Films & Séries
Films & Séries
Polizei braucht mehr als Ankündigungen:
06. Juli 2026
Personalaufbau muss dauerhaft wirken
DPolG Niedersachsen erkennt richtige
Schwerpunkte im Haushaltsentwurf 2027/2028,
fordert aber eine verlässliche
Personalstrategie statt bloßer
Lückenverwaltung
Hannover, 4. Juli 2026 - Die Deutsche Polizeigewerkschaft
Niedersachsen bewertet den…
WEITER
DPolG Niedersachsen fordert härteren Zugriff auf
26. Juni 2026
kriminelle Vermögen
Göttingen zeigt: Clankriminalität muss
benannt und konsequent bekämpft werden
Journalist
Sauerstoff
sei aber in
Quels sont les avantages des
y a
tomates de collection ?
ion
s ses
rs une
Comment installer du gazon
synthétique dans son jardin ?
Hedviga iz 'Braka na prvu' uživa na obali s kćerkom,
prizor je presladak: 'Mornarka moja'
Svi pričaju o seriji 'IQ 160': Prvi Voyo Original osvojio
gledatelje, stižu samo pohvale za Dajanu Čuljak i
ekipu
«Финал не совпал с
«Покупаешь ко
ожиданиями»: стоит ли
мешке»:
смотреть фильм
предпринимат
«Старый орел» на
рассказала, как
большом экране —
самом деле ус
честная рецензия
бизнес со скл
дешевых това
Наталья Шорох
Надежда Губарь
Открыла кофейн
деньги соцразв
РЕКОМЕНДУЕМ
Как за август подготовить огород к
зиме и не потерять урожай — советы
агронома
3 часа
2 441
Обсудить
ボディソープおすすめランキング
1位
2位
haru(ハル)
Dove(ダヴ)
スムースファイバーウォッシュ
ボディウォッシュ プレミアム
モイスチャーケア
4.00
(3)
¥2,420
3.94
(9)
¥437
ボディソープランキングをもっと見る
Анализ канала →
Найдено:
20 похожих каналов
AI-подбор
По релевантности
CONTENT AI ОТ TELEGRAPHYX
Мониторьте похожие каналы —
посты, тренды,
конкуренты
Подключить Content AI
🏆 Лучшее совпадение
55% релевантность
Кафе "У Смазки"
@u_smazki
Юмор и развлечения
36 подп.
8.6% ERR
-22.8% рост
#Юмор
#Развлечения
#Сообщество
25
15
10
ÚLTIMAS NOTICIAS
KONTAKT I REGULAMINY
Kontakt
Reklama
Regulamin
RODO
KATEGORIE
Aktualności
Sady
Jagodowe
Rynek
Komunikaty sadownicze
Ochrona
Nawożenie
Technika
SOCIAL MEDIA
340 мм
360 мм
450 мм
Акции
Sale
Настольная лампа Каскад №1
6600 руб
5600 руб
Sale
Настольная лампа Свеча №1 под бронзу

——————

Pull each line containing "fordert" from the records.

**TASK ANSWER**
fordert aber eine verlässliche
DPolG Niedersachsen fordert härteren Zugriff auf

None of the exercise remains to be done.